I allowed others such as his secretary to take the honour and credit of having persuaded Nero to die and thus save Rome and its Senate from a humiliating trial. I stayed out of Rome for months, watching as the generals fought over the empire. Galba, Otho, Vitellius: all reigned for a short while before they joined Nero in death, leaving the empire to that cunning, old fox Vespasian and his two darling sons Titus and Domitian. The stage had been cleared. Tiberius, Claudius, Agrippina, Caligula, Nero, and all their hangers-on, were gone like leaves in autumn: dry and dead, nothing but whirling memories. I bought a small farm near Misenum, to be close to Domina’s grave. I erected a proper tablet, laid flowers. I also married a local girl, who was soft and kind, more interested in the seasons, the sky, the soil and the sea than the harsh lust for power. She became a follower of the Christos and tried to persuade me to take their rites. I refused. One night she cuddled close and spoke into my ear.

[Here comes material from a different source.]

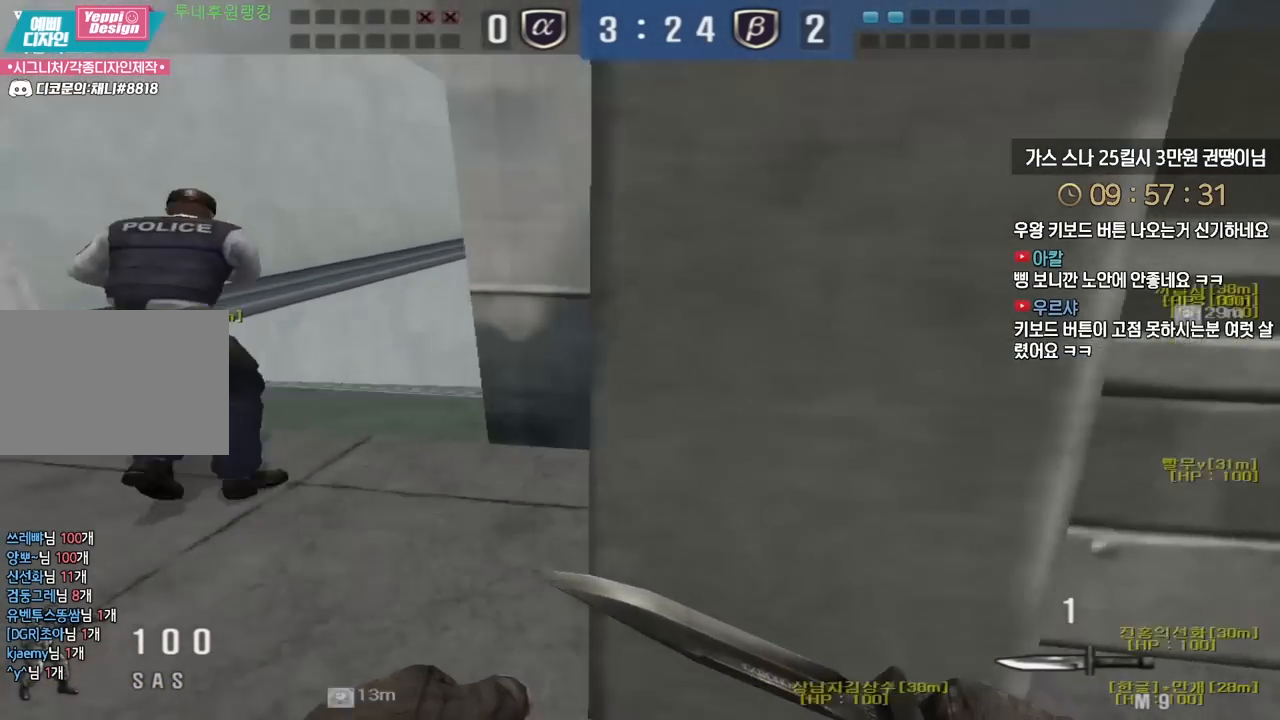
{"keys": ["a", "w"], "events": []}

‘The blessings of Christos,’ she whispered, ‘will protect you against the demons of the underworld.’
For the first time in a long, long while I threw my head back and laughed uproariously. Demons! Fear of demons? Why should I be frightened of demons? I’ve lived with them all my life!
AUTHOR’S NOTE
Suetonius, Tacitus and the other Roman authors give a detailed description of the bloody, violent politics of Imperial Rome during the first century AD. Naturally, they are biased. Such writers yearned for a mythical Golden Republican Age when the virtuous ruled and the common good was pursued. Nevertheless, the convoluted, violent politics of the imperial court require little exaggeration. Rivals fought to the death and, when they fell, always dragged others with them. Agrippina’s task was doubly hard; being a woman she had to strike quickly and ruthlessly, relying more on her wits than on the power of the sword. Hemingway claimed the greatest virtue was courage: Agrippina, daughter of Germanicus, certainly possessed such a virtue. She truly was a ‘Mulier fortis et audax’, a brave and audacious woman. She rose to the pinnacle of Roman imperial power and lost it because of her love for her son, Nero.
In the main I have kept faithfully to sources, including the well-documented stories of Caligula’s ghost and the eerie hauntings which took place after his death. I must point out, before readers write in, that Nero may have used an emerald or a monocle with a concave lens. Seneca certainly discovered how letters could be magnified through a water-filled ball of glass which would operate like a concave lens. The various descriptions of Nero’s attempt to drown his mother are rather confused. I believe that the shipwreck described in this novel, is a probable and accurate account. Agrippina’s grave can still be visited and, quite recently, the German city of Cologne paid her public recognition by erecting a statue to her. Agrippina would have been amused, but at the same time deeply appreciative of such a gesture.